Some time ago, a young Chippewa girl conceived a violent passion for a hunter of a different tribe, and followed him from his winter hunting-ground to his own village. He was already married, and the wife, not being inclined to admit the rival, drove this love-sick damsel away, and treated her with the utmost indignity. The girl, in desperation, offered herself as a slave to the wife, to carry wood and water, and lie at her feet—anything to be admitted within the same lodge and only look upon the object of her affection. She prevailed at length. Now, the mere circumstance of her residing within the same lodge made her also the wife of the man, according to the Indian custom; but apparently she was content to forego all the privileges and honours of a wife. She endured, for several months, with uncomplaining resignation, every species of ill usage and cruelty on the part of the first wife, till at length this woman, unable any longer to suffer even the presence of a rival, watched an opportunity as the other entered the wigwam with a load of fire-wood, and cleft her skull with the husband's tomahawk.

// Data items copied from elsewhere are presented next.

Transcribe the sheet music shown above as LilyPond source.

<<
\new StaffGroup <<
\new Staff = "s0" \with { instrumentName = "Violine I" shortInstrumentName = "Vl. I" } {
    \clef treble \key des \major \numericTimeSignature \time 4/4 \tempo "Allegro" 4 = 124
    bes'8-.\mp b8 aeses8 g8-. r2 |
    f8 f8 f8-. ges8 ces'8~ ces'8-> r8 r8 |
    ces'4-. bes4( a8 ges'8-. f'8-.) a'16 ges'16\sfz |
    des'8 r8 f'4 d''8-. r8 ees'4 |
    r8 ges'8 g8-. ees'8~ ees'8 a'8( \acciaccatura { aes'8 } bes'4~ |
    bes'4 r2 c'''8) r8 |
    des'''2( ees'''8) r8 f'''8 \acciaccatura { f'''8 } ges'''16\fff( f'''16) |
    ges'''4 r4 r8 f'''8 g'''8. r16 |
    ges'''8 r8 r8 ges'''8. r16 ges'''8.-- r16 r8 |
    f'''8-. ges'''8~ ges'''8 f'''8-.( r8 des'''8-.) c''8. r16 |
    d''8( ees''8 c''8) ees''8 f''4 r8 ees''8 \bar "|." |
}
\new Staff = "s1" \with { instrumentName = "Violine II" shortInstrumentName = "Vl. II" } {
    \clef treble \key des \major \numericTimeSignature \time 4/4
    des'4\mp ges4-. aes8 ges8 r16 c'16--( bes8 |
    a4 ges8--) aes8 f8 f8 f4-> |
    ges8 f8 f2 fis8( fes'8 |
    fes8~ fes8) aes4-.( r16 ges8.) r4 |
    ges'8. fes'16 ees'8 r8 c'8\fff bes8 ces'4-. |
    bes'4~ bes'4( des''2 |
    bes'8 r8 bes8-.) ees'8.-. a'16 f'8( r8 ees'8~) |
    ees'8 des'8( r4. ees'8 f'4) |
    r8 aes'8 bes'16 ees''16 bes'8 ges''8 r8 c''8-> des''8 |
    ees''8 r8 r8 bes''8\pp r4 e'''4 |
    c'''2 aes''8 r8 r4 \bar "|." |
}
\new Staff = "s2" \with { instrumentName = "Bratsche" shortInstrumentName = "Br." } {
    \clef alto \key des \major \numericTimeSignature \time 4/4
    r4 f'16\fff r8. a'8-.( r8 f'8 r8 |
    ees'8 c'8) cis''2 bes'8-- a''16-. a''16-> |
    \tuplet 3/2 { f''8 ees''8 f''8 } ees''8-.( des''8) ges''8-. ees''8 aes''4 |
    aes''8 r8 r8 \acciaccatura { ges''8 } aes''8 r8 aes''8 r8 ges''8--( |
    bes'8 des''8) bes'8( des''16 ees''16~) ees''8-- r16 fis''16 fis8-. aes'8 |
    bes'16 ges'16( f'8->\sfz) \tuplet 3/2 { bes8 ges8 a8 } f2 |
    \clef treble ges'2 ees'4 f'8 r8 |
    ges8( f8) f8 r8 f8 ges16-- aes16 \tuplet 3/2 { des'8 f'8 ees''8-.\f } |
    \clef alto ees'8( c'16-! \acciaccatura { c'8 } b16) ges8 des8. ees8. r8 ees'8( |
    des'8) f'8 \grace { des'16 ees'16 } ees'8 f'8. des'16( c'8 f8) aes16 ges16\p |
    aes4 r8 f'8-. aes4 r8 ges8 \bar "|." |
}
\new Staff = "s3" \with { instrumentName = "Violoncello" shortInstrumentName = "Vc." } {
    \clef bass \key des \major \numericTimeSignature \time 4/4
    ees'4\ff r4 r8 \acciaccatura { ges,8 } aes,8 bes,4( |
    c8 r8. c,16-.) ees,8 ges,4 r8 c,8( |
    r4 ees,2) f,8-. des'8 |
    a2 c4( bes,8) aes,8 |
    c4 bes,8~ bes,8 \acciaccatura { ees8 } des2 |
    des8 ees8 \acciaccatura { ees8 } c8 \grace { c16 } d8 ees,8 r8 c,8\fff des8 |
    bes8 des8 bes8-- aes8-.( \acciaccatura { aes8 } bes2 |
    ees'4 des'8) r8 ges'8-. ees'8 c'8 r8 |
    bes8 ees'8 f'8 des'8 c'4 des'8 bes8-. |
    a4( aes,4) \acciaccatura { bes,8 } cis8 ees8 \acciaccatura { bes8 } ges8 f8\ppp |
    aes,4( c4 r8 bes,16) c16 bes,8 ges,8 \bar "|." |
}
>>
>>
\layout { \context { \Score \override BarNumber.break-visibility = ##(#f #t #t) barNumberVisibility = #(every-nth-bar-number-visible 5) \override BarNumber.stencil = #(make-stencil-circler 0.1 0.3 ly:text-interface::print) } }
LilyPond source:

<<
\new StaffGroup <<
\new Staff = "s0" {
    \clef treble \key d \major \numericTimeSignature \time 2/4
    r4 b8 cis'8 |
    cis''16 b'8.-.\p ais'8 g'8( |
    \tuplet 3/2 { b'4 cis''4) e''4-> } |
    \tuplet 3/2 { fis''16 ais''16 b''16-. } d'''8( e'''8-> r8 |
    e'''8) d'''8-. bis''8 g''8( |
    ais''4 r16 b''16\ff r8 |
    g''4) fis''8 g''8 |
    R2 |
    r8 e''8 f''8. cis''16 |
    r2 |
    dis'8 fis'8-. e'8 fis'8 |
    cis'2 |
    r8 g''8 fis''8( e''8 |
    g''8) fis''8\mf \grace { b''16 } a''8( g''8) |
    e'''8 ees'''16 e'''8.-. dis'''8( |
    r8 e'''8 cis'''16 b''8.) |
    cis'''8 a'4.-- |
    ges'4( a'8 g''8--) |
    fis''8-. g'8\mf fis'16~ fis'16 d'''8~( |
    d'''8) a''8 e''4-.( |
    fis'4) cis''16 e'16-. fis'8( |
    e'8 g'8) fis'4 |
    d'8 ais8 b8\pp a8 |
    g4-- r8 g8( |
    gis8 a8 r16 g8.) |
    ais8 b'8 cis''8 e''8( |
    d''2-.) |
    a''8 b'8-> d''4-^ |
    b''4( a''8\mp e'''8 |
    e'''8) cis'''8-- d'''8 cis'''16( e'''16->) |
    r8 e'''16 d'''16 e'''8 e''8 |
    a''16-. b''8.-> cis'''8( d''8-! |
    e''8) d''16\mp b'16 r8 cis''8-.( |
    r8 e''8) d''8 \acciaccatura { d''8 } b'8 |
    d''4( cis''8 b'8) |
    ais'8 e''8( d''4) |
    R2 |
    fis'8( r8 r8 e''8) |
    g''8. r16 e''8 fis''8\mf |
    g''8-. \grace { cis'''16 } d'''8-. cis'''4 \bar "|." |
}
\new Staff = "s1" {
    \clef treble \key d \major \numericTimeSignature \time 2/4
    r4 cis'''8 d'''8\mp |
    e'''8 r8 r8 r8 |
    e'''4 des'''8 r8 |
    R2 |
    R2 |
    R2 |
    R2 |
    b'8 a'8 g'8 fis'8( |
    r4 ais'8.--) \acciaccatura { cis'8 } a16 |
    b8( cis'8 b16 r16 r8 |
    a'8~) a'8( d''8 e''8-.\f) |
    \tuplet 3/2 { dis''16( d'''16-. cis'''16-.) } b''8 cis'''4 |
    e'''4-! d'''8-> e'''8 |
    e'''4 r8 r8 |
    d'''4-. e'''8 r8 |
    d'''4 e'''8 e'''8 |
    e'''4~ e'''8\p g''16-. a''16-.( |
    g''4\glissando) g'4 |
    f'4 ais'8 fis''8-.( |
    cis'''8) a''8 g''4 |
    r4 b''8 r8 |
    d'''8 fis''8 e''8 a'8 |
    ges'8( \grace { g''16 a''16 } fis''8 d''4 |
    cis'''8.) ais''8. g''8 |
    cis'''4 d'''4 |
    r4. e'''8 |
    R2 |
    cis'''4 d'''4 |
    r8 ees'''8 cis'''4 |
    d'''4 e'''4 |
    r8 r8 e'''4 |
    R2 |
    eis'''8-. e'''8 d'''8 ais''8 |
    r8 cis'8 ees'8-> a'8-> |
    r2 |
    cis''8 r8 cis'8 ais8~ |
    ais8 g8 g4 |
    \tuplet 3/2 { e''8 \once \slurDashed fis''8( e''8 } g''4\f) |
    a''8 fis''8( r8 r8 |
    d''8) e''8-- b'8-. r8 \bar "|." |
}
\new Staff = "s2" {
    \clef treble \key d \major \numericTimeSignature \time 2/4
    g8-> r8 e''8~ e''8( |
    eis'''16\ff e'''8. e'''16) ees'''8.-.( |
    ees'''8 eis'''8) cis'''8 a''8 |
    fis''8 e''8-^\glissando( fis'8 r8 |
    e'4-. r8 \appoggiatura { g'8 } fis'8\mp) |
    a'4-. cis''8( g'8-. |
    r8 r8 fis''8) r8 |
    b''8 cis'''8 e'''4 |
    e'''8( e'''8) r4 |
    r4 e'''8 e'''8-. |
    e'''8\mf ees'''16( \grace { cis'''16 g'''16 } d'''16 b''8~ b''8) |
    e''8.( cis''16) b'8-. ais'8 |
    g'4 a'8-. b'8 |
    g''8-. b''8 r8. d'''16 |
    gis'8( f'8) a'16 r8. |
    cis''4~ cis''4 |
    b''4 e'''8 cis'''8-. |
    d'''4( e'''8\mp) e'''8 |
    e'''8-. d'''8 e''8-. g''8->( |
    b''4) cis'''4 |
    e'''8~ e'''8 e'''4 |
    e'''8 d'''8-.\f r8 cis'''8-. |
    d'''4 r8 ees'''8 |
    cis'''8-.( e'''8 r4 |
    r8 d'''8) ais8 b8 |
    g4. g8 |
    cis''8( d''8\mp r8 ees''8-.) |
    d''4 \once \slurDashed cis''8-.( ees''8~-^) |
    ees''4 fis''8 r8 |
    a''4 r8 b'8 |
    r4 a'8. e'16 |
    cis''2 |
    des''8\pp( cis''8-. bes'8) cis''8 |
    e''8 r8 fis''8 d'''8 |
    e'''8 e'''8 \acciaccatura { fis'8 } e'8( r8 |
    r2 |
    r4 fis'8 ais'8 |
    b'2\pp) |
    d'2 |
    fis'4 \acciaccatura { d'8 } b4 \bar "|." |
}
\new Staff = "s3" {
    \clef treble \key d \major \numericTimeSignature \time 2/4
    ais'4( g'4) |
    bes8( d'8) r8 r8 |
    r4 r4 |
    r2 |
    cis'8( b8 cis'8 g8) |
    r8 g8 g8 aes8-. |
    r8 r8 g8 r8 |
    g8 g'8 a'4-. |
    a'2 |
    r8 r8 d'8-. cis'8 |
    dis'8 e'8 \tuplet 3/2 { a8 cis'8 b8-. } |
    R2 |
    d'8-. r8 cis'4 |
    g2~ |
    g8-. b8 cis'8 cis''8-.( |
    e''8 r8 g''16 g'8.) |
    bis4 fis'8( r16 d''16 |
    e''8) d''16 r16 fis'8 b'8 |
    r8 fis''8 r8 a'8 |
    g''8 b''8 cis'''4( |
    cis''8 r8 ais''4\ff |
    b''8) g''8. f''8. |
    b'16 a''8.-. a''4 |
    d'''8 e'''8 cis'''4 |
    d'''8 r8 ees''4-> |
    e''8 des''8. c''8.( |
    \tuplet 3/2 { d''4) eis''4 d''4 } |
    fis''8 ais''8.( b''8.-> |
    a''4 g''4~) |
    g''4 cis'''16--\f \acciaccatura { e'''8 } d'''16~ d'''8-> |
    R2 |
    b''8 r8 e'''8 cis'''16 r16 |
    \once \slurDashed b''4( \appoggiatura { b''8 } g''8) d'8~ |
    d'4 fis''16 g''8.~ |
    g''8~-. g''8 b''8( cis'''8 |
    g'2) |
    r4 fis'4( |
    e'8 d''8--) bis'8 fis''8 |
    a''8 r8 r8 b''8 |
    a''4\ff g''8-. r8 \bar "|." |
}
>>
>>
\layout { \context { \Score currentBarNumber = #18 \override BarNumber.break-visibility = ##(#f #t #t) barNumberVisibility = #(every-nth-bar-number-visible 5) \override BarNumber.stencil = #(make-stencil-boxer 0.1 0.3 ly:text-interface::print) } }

"And did the man permit all this?" was the natural question.
The answer was remarkable. "What could he do? he could not help it: a woman is always absolute mistress in her own wigwam!"
In the end, the murder was not punished. The poor victim having fled from a distant tribe, there were no relatives to take vengeance, or do justice, and it concerned no one else. She lies buried at a short distance from the Sault-Ste-Marie, where the murderess and her husband yet live.